Location
- Roleystone, Perth, Western Australia Australia 32°06′12″S 116°05′09″E﻿ / ﻿32.103457°S 116.085867°E

Information
- Former name: Roleystone District High School
- Type: Public co-educational high day school
- Established: 1983; 43 years ago
- Educational authority: WA Department of Education
- Principal: Mark Brookes
- Years: 7–10
- Enrolment: 207 (2011)
- Campus type: Suburban
- Website: roleystonecc.wa.edu.au

= Roleystone Community College =

High school in Western Australia

Roleystone Community College is an Independent Public high school, located in Roleystone, 35 km south east of Perth, Western Australia.

Planning for the school began in 1978 when the local community commenced discussions to prepared a detailed plan for a high school to be established in the area. The Department of Education and Training attended meetings in 1980 and by 1982 a decision was reached that a high school catering for students from Years 6 to 10 would be established.

The school opened in 1983 in temporary accommodation as Roleystone District High School, and the students moved to permanent buildings in term 2. The school was built amongst jarrah woodland to an award-winning design. By 1985 the school had over 600 enrolments. Further classrooms were added in 1986. The school had a total enrolment of 283 in 2007, 225 in 2008, 224 in 2009, 239 in 2010 and 207 in 2011.

Dataset content:
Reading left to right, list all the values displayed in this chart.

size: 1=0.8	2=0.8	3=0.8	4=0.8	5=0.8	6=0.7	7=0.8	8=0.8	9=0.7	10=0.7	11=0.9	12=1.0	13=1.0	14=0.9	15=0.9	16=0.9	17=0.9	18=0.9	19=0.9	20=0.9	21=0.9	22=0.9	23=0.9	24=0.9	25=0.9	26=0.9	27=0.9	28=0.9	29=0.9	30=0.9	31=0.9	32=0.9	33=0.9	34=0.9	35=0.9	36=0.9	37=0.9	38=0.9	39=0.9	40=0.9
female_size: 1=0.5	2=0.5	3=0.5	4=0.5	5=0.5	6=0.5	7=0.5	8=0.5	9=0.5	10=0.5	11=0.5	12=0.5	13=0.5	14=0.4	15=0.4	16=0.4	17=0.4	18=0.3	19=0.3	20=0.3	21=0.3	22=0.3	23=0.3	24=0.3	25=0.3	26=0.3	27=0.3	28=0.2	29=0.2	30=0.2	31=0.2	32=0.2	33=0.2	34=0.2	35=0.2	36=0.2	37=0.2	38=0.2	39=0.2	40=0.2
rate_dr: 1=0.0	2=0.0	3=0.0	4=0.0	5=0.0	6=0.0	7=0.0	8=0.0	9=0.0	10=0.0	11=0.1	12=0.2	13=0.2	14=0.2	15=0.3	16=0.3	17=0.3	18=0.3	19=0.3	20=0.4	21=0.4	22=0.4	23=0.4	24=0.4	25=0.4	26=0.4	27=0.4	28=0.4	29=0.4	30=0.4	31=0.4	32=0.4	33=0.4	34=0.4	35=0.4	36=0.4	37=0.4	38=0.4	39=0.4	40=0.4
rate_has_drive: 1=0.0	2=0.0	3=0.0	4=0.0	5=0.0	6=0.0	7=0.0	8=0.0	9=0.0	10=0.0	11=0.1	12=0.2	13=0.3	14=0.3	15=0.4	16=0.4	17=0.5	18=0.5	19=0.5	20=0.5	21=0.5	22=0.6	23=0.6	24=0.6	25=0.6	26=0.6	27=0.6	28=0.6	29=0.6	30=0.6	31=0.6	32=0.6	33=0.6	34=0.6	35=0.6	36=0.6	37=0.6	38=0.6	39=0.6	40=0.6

Description of the task:
According to the Roleystone Community College text, what were the local community's discussions that began in 1978 meant to achieve?

Result below:
The discussions were meant to produce a detailed plan for establishing a high school in the area. This planning led to a 1982 decision to build a high school for Years 6 to 10.